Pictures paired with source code
────

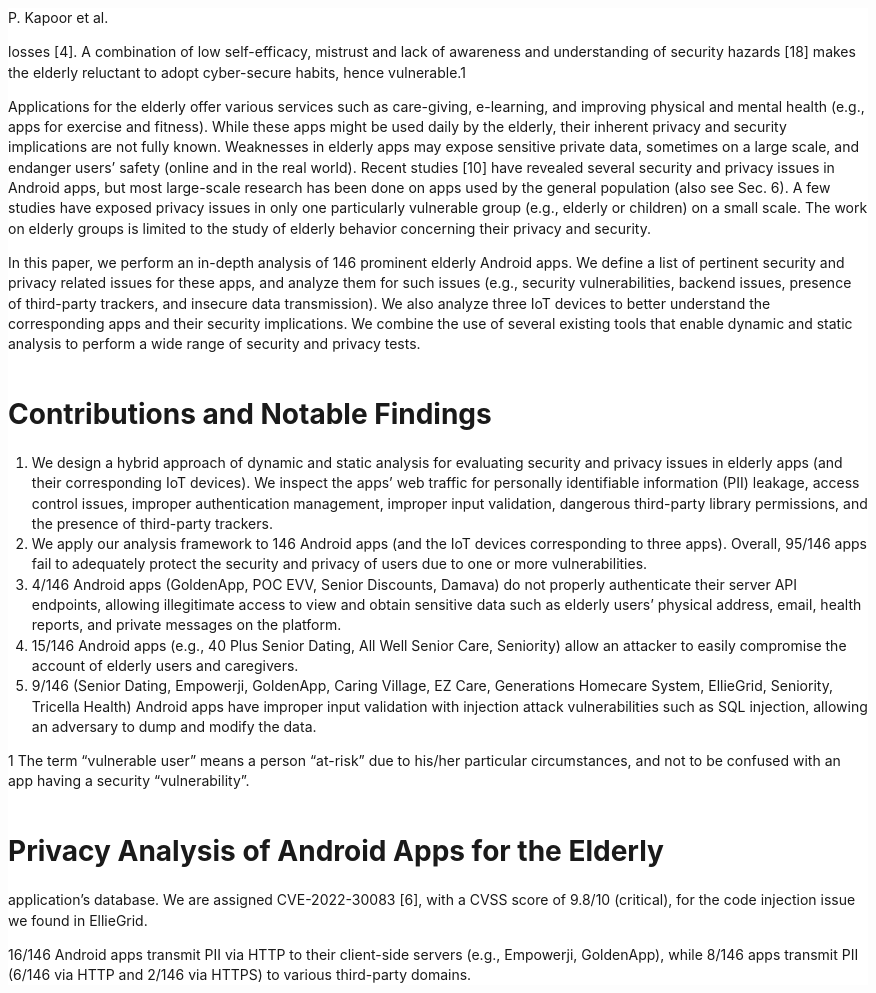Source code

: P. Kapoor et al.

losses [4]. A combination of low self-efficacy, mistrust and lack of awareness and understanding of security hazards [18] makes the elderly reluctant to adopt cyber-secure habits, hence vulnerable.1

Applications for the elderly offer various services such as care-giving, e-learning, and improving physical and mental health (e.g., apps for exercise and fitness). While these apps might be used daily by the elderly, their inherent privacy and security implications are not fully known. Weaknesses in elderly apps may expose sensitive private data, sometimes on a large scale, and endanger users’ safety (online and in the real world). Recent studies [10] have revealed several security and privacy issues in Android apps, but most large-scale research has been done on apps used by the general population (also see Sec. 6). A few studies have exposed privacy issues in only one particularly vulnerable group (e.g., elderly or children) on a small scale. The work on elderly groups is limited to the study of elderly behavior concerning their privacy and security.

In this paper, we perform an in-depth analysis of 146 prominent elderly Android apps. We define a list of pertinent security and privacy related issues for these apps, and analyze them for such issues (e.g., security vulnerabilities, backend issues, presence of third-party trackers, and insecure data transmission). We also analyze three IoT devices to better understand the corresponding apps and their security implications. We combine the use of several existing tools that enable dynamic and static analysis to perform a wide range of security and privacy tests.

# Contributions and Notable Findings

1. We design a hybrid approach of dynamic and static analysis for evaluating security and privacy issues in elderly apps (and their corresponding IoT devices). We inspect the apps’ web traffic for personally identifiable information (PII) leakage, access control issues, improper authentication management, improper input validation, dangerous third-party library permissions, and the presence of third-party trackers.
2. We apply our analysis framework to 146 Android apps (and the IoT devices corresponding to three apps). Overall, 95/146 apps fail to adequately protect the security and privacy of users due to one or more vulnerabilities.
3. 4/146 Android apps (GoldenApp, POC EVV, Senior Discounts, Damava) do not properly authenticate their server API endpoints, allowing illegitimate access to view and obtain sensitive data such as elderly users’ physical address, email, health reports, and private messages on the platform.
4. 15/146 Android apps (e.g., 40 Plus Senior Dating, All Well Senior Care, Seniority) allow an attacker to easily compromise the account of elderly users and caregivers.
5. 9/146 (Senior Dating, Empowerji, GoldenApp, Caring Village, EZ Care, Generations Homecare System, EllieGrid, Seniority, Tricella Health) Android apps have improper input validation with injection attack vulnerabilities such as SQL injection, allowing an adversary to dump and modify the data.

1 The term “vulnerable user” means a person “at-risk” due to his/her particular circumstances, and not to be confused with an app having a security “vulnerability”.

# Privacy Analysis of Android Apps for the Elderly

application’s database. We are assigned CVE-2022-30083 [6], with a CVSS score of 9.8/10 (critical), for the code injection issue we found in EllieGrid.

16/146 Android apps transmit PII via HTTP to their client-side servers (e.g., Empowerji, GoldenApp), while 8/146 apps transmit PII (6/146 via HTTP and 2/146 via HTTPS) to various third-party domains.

────

■ How to complete this task
Every record must be set down again exactly; pictures do not belong in the copy.

■ Result below
Source code

: P. Kapoor et al.

losses [4]. A combination of low self-efficacy, mistrust and lack of awareness and understanding of security hazards [18] makes the elderly reluctant to adopt cyber-secure habits, hence vulnerable.1

Applications for the elderly offer various services such as care-giving, e-learning, and improving physical and mental health (e.g., apps for exercise and fitness). While these apps might be used daily by the elderly, their inherent privacy and security implications are not fully known. Weaknesses in elderly apps may expose sensitive private data, sometimes on a large scale, and endanger users’ safety (online and in the real world). Recent studies [10] have revealed several security and privacy issues in Android apps, but most large-scale research has been done on apps used by the general population (also see Sec. 6). A few studies have exposed privacy issues in only one particularly vulnerable group (e.g., elderly or children) on a small scale. The work on elderly groups is limited to the study of elderly behavior concerning their privacy and security.

In this paper, we perform an in-depth analysis of 146 prominent elderly Android apps. We define a list of pertinent security and privacy related issues for these apps, and analyze them for such issues (e.g., security vulnerabilities, backend issues, presence of third-party trackers, and insecure data transmission). We also analyze three IoT devices to better understand the corresponding apps and their security implications. We combine the use of several existing tools that enable dynamic and static analysis to perform a wide range of security and privacy tests.

# Contributions and Notable Findings

1. We design a hybrid approach of dynamic and static analysis for evaluating security and privacy issues in elderly apps (and their corresponding IoT devices). We inspect the apps’ web traffic for personally identifiable information (PII) leakage, access control issues, improper authentication management, improper input validation, dangerous third-party library permissions, and the presence of third-party trackers.
2. We apply our analysis framework to 146 Android apps (and the IoT devices corresponding to three apps). Overall, 95/146 apps fail to adequately protect the security and privacy of users due to one or more vulnerabilities.
3. 4/146 Android apps (GoldenApp, POC EVV, Senior Discounts, Damava) do not properly authenticate their server API endpoints, allowing illegitimate access to view and obtain sensitive data such as elderly users’ physical address, email, health reports, and private messages on the platform.
4. 15/146 Android apps (e.g., 40 Plus Senior Dating, All Well Senior Care, Seniority) allow an attacker to easily compromise the account of elderly users and caregivers.
5. 9/146 (Senior Dating, Empowerji, GoldenApp, Caring Village, EZ Care, Generations Homecare System, EllieGrid, Seniority, Tricella Health) Android apps have improper input validation with injection attack vulnerabilities such as SQL injection, allowing an adversary to dump and modify the data.

1 The term “vulnerable user” means a person “at-risk” due to his/her particular circumstances, and not to be confused with an app having a security “vulnerability”.

# Privacy Analysis of Android Apps for the Elderly

application’s database. We are assigned CVE-2022-30083 [6], with a CVSS score of 9.8/10 (critical), for the code injection issue we found in EllieGrid.

16/146 Android apps transmit PII via HTTP to their client-side servers (e.g., Empowerji, GoldenApp), while 8/146 apps transmit PII (6/146 via HTTP and 2/146 via HTTPS) to various third-party domains.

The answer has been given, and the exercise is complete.